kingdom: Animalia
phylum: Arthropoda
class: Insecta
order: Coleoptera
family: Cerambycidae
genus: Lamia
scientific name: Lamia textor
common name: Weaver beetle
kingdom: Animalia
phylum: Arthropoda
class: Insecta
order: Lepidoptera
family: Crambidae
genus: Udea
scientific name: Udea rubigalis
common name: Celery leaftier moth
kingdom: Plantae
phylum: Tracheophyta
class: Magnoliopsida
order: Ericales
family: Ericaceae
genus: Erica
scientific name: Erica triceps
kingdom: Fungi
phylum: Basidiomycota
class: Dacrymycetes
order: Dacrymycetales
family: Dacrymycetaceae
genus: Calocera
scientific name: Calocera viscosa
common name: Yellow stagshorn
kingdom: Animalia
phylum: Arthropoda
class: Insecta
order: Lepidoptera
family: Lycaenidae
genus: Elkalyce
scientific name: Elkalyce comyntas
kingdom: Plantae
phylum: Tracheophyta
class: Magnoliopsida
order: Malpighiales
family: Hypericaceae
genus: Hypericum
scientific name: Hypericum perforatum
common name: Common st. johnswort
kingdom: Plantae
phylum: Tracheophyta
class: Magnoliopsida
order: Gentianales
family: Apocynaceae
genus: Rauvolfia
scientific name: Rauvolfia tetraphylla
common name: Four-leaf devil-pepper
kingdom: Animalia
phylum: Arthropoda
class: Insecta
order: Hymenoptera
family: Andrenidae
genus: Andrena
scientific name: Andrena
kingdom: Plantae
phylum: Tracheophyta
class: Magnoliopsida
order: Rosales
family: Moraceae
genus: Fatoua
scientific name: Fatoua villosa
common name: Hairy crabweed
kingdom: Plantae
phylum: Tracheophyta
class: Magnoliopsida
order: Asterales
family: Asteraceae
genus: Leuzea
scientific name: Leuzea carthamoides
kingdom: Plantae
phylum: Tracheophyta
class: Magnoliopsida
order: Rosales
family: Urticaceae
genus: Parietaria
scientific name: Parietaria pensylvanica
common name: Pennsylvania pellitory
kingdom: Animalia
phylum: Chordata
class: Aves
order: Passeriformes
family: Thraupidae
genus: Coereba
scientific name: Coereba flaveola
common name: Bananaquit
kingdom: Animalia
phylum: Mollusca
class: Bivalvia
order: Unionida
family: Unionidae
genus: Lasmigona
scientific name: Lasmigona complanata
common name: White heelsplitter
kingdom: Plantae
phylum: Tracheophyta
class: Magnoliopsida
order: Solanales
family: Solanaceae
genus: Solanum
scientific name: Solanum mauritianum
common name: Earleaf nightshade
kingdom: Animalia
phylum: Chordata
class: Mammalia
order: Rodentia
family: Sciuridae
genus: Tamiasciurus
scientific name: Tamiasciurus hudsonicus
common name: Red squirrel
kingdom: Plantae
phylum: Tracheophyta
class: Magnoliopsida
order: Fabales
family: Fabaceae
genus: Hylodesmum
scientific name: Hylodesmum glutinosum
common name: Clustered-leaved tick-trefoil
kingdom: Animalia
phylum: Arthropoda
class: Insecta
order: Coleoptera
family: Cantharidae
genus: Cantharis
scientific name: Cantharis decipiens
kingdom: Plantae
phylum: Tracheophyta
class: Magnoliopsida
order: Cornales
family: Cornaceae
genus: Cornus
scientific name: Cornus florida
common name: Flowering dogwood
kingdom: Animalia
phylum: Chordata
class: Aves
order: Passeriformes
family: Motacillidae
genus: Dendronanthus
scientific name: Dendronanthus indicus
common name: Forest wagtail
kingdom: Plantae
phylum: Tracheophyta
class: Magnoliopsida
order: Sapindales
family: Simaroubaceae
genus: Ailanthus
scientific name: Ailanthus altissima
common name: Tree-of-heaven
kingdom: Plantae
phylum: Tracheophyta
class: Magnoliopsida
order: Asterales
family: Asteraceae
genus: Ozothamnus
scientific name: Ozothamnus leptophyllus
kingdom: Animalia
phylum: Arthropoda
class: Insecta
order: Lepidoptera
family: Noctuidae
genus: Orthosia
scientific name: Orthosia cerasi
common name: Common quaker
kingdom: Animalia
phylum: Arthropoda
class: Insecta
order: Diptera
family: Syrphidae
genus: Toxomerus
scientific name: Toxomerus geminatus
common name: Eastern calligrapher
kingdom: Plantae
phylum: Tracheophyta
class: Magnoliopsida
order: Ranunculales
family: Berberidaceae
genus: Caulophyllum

YOUR INSTRUCTIONS:
Copy every line of the data above without changing anything.

OUTPUT BELOW:
kingdom: Animalia
phylum: Arthropoda
class: Insecta
order: Coleoptera
family: Cerambycidae
genus: Lamia
scientific name: Lamia textor
common name: Weaver beetle
kingdom: Animalia
phylum: Arthropoda
class: Insecta
order: Lepidoptera
family: Crambidae
genus: Udea
scientific name: Udea rubigalis
common name: Celery leaftier moth
kingdom: Plantae
phylum: Tracheophyta
class: Magnoliopsida
order: Ericales
family: Ericaceae
genus: Erica
scientific name: Erica triceps
kingdom: Fungi
phylum: Basidiomycota
class: Dacrymycetes
order: Dacrymycetales
family: Dacrymycetaceae
genus: Calocera
scientific name: Calocera viscosa
common name: Yellow stagshorn
kingdom: Animalia
phylum: Arthropoda
class: Insecta
order: Lepidoptera
family: Lycaenidae
genus: Elkalyce
scientific name: Elkalyce comyntas
kingdom: Plantae
phylum: Tracheophyta
class: Magnoliopsida
order: Malpighiales
family: Hypericaceae
genus: Hypericum
scientific name: Hypericum perforatum
common name: Common st. johnswort
kingdom: Plantae
phylum: Tracheophyta
class: Magnoliopsida
order: Gentianales
family: Apocynaceae
genus: Rauvolfia
scientific name: Rauvolfia tetraphylla
common name: Four-leaf devil-pepper
kingdom: Animalia
phylum: Arthropoda
class: Insecta
order: Hymenoptera
family: Andrenidae
genus: Andrena
scientific name: Andrena
kingdom: Plantae
phylum: Tracheophyta
class: Magnoliopsida
order: Rosales
family: Moraceae
genus: Fatoua
scientific name: Fatoua villosa
common name: Hairy crabweed
kingdom: Plantae
phylum: Tracheophyta
class: Magnoliopsida
order: Asterales
family: Asteraceae
genus: Leuzea
scientific name: Leuzea carthamoides
kingdom: Plantae
phylum: Tracheophyta
class: Magnoliopsida
order: Rosales
family: Urticaceae
genus: Parietaria
scientific name: Parietaria pensylvanica
common name: Pennsylvania pellitory
kingdom: Animalia
phylum: Chordata
class: Aves
order: Passeriformes
family: Thraupidae
genus: Coereba
scientific name: Coereba flaveola
common name: Bananaquit
kingdom: Animalia
phylum: Mollusca
class: Bivalvia
order: Unionida
family: Unionidae
genus: Lasmigona
scientific name: Lasmigona complanata
common name: White heelsplitter
kingdom: Plantae
phylum: Tracheophyta
class: Magnoliopsida
order: Solanales
family: Solanaceae
genus: Solanum
scientific name: Solanum mauritianum
common name: Earleaf nightshade
kingdom: Animalia
phylum: Chordata
class: Mammalia
order: Rodentia
family: Sciuridae
genus: Tamiasciurus
scientific name: Tamiasciurus hudsonicus
common name: Red squirrel
kingdom: Plantae
phylum: Tracheophyta
class: Magnoliopsida
order: Fabales
family: Fabaceae
genus: Hylodesmum
scientific name: Hylodesmum glutinosum
common name: Clustered-leaved tick-trefoil
kingdom: Animalia
phylum: Arthropoda
class: Insecta
order: Coleoptera
family: Cantharidae
genus: Cantharis
scientific name: Cantharis decipiens
kingdom: Plantae
phylum: Tracheophyta
class: Magnoliopsida
order: Cornales
family: Cornaceae
genus: Cornus
scientific name: Cornus florida
common name: Flowering dogwood
kingdom: Animalia
phylum: Chordata
class: Aves
order: Passeriformes
family: Motacillidae
genus: Dendronanthus
scientific name: Dendronanthus indicus
common name: Forest wagtail
kingdom: Plantae
phylum: Tracheophyta
class: Magnoliopsida
order: Sapindales
family: Simaroubaceae
genus: Ailanthus
scientific name: Ailanthus altissima
common name: Tree-of-heaven
kingdom: Plantae
phylum: Tracheophyta
class: Magnoliopsida
order: Asterales
family: Asteraceae
genus: Ozothamnus
scientific name: Ozothamnus leptophyllus
kingdom: Animalia
phylum: Arthropoda
class: Insecta
order: Lepidoptera
family: Noctuidae
genus: Orthosia
scientific name: Orthosia cerasi
common name: Common quaker
kingdom: Animalia
phylum: Arthropoda
class: Insecta
order: Diptera
family: Syrphidae
genus: Toxomerus
scientific name: Toxomerus geminatus
common name: Eastern calligrapher
kingdom: Plantae
phylum: Tracheophyta
class: Magnoliopsida
order: Ranunculales
family: Berberidaceae
genus: Caulophyllum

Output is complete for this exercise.